Moldova'da referandum, AB'ye katılım konusuna ilişkin tutumu Anayasa'ya işleme üzerineydi. Seçimlerde farklı partilere oy verenlerin de ortaklaşabileceği ya da aynı partiye oy vermişlerin anayasa konusunda ayrışabilecek olması izlenmesi gereken bir veri sundu. Ortaya çıkan tabloda Referandum sonucu neredeyse başa baş bitti. Bu da kimsenin net bir destek ve kazanımla çıkmaması anlamına geliyor. Ki bunu iki tarafın da seçime hile karıştırıldığını iddia etmesinden anlayabiliyoruz. Maia Sandu Rusya'nın “büyük manipülasyonu” hikayesini anlatırken, Transdinyester'deki halkın oy kullanımında yaşadığı zorluklar haberlere yansıyordu. (Transdinyester özerk bölgesinin muhalefetin kalesi olması buradaki oyları düşürmeyi kimin istediğini de gösteriyor. Ki buna rağmen %82 oranında bir hayır oyu çıktı.)
Seçimin bir diğer önemli anekdotuysa Sandu'nun neredeyse yurtdışı oylarıyla kazanmış olmasıdır. Bu da esasında mültecileştirilmiş bir göçmen işçi toplumu olarak Avrupa'da çalışmaya zorlananların AB'ye katılım konusundaki tutumundan kaynaklanıyor. Eski IMF çalışanı olması ve hakkında yolsuzluk davalarının açılması Sandu'nun kim olduğunu ve tarafını anlamak için yeterlidir. Politik olarak tam bir AB teknokratıdır. Karşısındaki “sosyalist”, eski başsavcı aday Alexandr Stoianoglo'nun ise başkent dışında yoğun desteğe sahip olması birçok anlam taşıyor.
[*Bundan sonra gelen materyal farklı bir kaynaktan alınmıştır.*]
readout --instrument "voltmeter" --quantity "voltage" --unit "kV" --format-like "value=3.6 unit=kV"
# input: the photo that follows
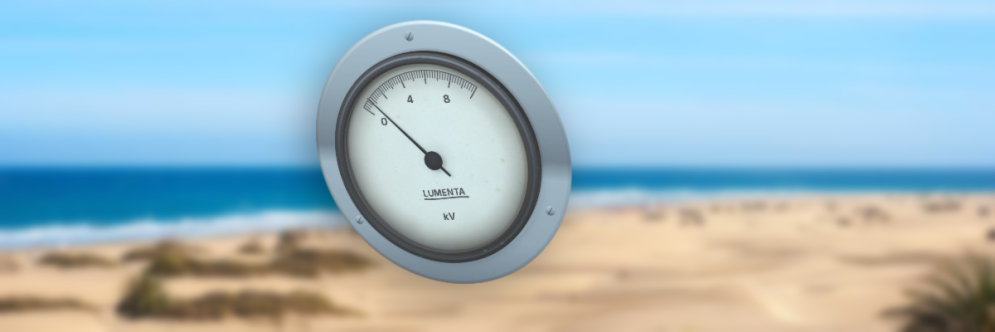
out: value=1 unit=kV
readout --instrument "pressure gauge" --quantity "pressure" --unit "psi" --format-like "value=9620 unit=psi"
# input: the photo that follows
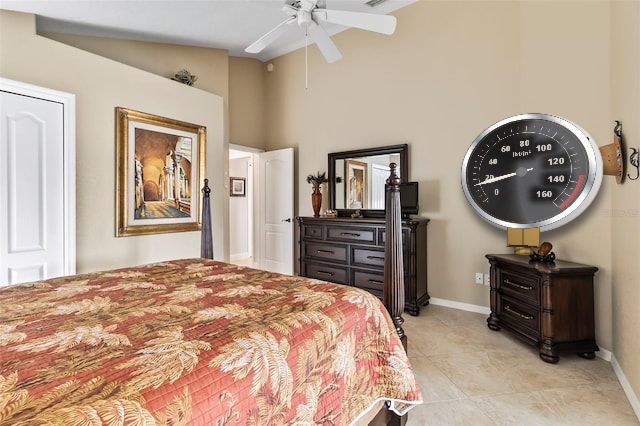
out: value=15 unit=psi
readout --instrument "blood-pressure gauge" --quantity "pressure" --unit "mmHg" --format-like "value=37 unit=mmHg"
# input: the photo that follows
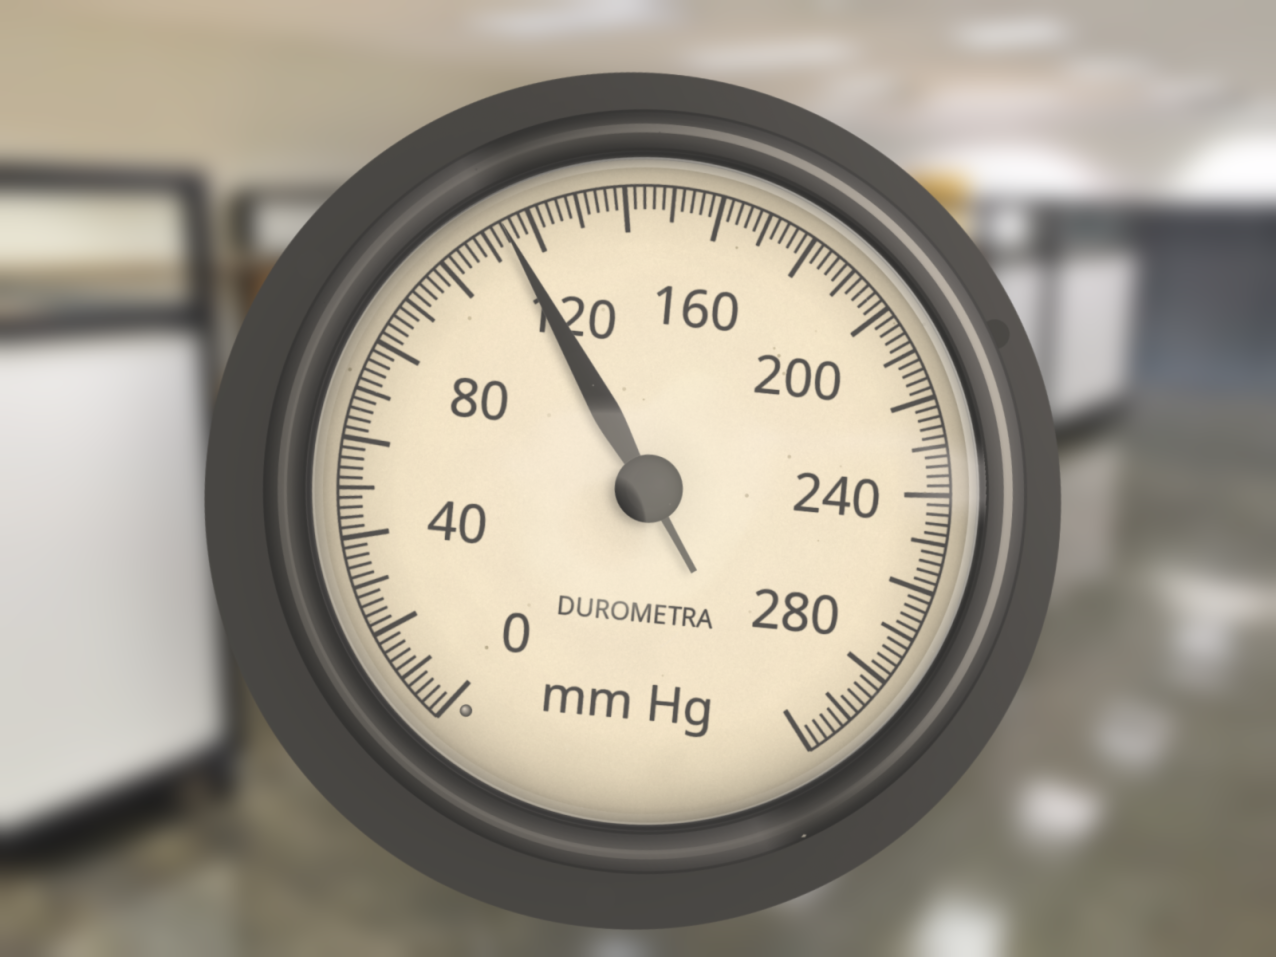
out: value=114 unit=mmHg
Moldova seçimleri dolaysız ve üstü kapalı olmayan bir “dış müdahale” örneği olarak da incelenmeyi hak ediyor. Emperyalistler arası sertleşen gerilim, “tampon bölgeler” olarak tarif edilebilecek ülkelerdeki duruma da yansıyor. ABD merkezli batılı emperyalistler, Rusya'ya karşı sürülecek piyon olarak gördükleri doğu ülkelerinde gerilimi tırmandırıyor. Ukrayna'daki durumun benzerini Gürcistan ve Moldova'da yaratmak için hem AB üyeliği rüşveti vaat ediliyor hem askeri yatırımları dayatıyorlar.
Egemen batı medyasına göre Rusya Moldova seçimlerine kesinlikle “müdahale etmiş”, sonuçların “manipüle edilmesini sağlamış”, hatta komplo teorilerini çağrıştıran uçuklukta pratiklere giriştiği, oy için para dağıtıldığı iddia edilmişti. Bunu Moldova polisinin Rusya'dan dönenleri gözaltına alması, “nakit para yakalanan operasyonlar” yapılması izlemişti.
Lakin aynı anti-Rus basınının övdüğü başka Moldova haberlerine bakanlar, seçimlere kimlerin müdahale girişiminde bulunduğunu rahatlıkla görebilirler. “AB'den Gagavuz Türkleri temsilcisine yaptırım”, “AB'den Moldova hükümetine 1,8 Milyar Euro destek sözü” gibi başlıkların içeriğine bakarak manipülatörü aleni olarak görebiliriz. Eğer Avrupalı emperyalistlere kul olurlarsa şartlı sunulacak yardım parası adı altında rüşvet alanlar, “Rusya destekçisi” diye fişledikleri özerk yönetim liderlerine yaptırım kararı alıyorlar. Sadece bu iki açık örnek bile Moldova seçimlerine karışıldığının itirafıdır. Kaldı ki AB temsilcilerine kapalı kapılar ardında verilen sözleri, anlaşmaları da bilmiyoruz. Zira, Moldova AB üyesi değilken oradaki yerel yönetimin tutumuna karşı yaptırım kararı alma cüreti nereden gelmektedir? Emperyalistler için mesele, “bağımsız olmaları” vs. değil, kendilerine bağımlı olmaları diğerlerine (Rusya) karşı tutum almalarıdır.
İki ülke seçimlerinden çıkan sonuçlar, Avrupalı emperyalistlerin bölgeyi geren Rusya karşıtı, agresif politikalarını sürdüreceğini gösteriyor. Kendi içlerinde pozisyonları farklı olanlar hükümet kursa da sonuç değişmeyecek. Maalesef işçi ve emekçiler devrimci mücadele ve zeminlerden uzak durduğu sürece, bu ve benzeri ülkeler emperyalistler arası kamplaşmada piyon olarak öne sürülüp “feda” edilecektir. İki seçimin ardından ifade edilecek tek somut gerçek budur.